Unterstützung für Türken-Partei schrumpft
Die von Dogan gegründete Bewegung der türkischen Minderheit DPS ist seit der Wende 1989 im bulgarischen Parlament und seit dem EU-Beitritt des Landes 2007 auch im Europaparlament vertreten. Die DPS war bis Mitte 2009 an einer sozialliberalen Koalitionsregierung in Sofia beteiligt. Rund zehn Prozent von Bulgariens Bevölkerung von 7,3 Millionen Menschen sind ethnische Türken.

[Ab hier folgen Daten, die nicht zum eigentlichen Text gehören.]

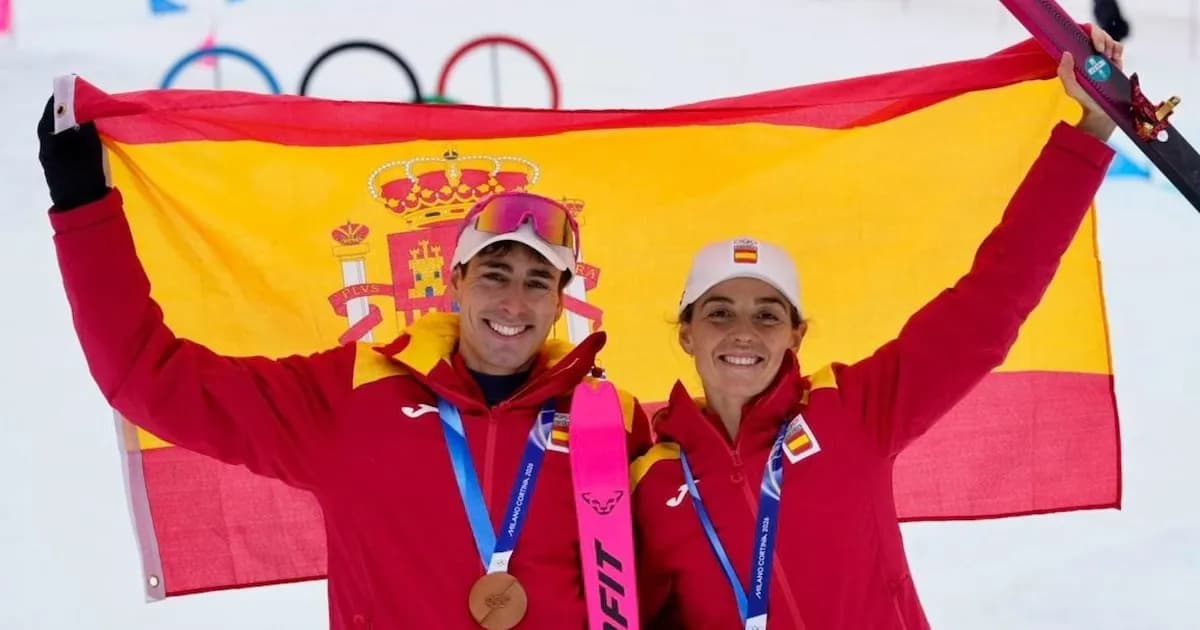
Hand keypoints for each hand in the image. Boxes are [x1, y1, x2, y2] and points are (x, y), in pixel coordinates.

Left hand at [37, 95, 109, 211]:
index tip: (79, 88)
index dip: (65, 96)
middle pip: (55, 119)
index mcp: (49, 137)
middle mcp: (46, 145)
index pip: (52, 107)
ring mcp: (51, 157)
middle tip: (89, 102)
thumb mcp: (89, 146)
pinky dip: (75, 135)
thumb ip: (85, 125)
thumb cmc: (85, 175)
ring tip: (92, 117)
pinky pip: (65, 143)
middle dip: (71, 109)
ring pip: (60, 132)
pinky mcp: (59, 167)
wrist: (82, 207)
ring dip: (74, 123)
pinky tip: (89, 137)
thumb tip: (83, 108)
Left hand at [1058, 24, 1123, 140]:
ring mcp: (1102, 58)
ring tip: (1107, 57)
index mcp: (1077, 58)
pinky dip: (1117, 49)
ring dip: (1109, 44)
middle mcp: (1089, 56)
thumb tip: (1066, 53)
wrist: (1102, 111)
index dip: (1088, 33)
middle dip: (1101, 38)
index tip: (1092, 43)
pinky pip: (1118, 48)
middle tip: (1101, 51)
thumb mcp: (1071, 88)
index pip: (1081, 36)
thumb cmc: (1085, 100)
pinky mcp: (1115, 62)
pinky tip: (1114, 58)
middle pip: (1097, 34)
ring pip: (1108, 40)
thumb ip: (1065, 73)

Seit mehreren Monaten schrumpft jedoch die Unterstützung für die Türken-Partei und insbesondere für Parteichef Dogan. Zog die DPS 2009 mit 14 Prozent der Stimmen ins Parlament, rechnen jüngste Meinungsumfragen mit knapp sechs Prozent der Stimmen für Dogans Partei bei den im Sommer bevorstehenden Parlamentswahlen. Die Stammwähler der DPS, die türkische und moslemische Minderheit in Bulgarien, gehören zu den ärmsten Bevölkerungsschichten in Bulgarien. Nach der Wende galten Achmed Dogan und seine Partei als Hoffnungsträger der Minderheit für den Schutz ihrer politischen und sozialen Interessen im Parlament. Nun wirft sie Dogan und seinen engsten Vertrauten vor, in den Nachwendejahren nur sich selbst bereichert zu haben.